WHAT YOU SHOULD DO:
Would you retype every line below without changing anything?
[DATA IN THIS EXERCISE]
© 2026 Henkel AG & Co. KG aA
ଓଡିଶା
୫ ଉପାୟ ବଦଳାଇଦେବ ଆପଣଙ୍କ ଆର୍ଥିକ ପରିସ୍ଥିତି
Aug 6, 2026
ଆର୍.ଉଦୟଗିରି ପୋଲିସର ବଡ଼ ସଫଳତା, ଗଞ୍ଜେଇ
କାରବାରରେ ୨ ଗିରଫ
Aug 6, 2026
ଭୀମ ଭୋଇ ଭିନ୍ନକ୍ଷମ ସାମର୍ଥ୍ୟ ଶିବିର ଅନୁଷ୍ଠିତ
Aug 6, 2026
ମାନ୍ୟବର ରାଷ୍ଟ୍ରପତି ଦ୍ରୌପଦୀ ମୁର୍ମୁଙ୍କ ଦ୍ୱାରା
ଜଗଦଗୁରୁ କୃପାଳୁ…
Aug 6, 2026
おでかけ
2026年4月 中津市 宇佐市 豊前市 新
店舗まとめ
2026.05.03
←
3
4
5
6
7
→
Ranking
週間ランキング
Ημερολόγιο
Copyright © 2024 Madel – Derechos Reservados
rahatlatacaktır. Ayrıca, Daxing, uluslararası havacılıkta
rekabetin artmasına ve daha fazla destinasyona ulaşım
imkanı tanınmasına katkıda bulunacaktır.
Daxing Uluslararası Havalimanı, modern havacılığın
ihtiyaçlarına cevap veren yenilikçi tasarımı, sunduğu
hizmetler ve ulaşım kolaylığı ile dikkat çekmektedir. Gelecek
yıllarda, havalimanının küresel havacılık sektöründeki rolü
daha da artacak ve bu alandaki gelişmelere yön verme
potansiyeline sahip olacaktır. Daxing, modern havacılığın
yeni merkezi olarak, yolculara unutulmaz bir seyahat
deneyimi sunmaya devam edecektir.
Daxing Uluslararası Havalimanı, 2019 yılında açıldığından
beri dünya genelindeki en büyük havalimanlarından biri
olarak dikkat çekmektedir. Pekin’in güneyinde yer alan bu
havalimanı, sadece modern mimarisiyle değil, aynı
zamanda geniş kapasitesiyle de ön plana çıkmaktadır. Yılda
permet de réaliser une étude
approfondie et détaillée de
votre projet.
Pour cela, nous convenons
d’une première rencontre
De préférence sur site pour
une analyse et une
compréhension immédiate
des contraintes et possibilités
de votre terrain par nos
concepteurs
[/DATA IN THIS EXERCISE]
OUTPUT FOR THIS TASK:
© 2026 Henkel AG & Co. KG aA
ଓଡିଶା
୫ ଉପାୟ ବଦଳାଇଦେବ ଆପଣଙ୍କ ଆର୍ଥିକ ପରିସ୍ଥିତି
Aug 6, 2026
ଆର୍.ଉଦୟଗିରି ପୋଲିସର ବଡ଼ ସଫଳତା, ଗଞ୍ଜେଇ
କାରବାରରେ ୨ ଗିରଫ
Aug 6, 2026
ଭୀମ ଭୋଇ ଭିନ୍ନକ୍ଷମ ସାମର୍ଥ୍ୟ ଶିବିର ଅନୁଷ୍ଠିତ
Aug 6, 2026
ମାନ୍ୟବର ରାଷ୍ଟ୍ରପତି ଦ୍ରୌପଦୀ ମୁର୍ମୁଙ୍କ ଦ୍ୱାରା
ଜଗଦଗୁରୁ କୃପାଳୁ…
Aug 6, 2026
おでかけ
2026年4月 中津市 宇佐市 豊前市 新
店舗まとめ
2026.05.03
←
3
4
5
6
7
→
Ranking
週間ランキング
Ημερολόγιο
Copyright © 2024 Madel – Derechos Reservados
rahatlatacaktır. Ayrıca, Daxing, uluslararası havacılıkta
rekabetin artmasına ve daha fazla destinasyona ulaşım
imkanı tanınmasına katkıda bulunacaktır.
Daxing Uluslararası Havalimanı, modern havacılığın
ihtiyaçlarına cevap veren yenilikçi tasarımı, sunduğu
hizmetler ve ulaşım kolaylığı ile dikkat çekmektedir. Gelecek
yıllarda, havalimanının küresel havacılık sektöründeki rolü
daha da artacak ve bu alandaki gelişmelere yön verme
potansiyeline sahip olacaktır. Daxing, modern havacılığın
yeni merkezi olarak, yolculara unutulmaz bir seyahat
deneyimi sunmaya devam edecektir.
Daxing Uluslararası Havalimanı, 2019 yılında açıldığından
beri dünya genelindeki en büyük havalimanlarından biri
olarak dikkat çekmektedir. Pekin’in güneyinde yer alan bu
havalimanı, sadece modern mimarisiyle değil, aynı
zamanda geniş kapasitesiyle de ön plana çıkmaktadır. Yılda
permet de réaliser une étude
approfondie et détaillée de
votre projet.
Pour cela, nous convenons
d’une première rencontre
De préférence sur site pour
une analyse et une
compréhension immédiate
des contraintes et possibilités
de votre terrain par nos
concepteurs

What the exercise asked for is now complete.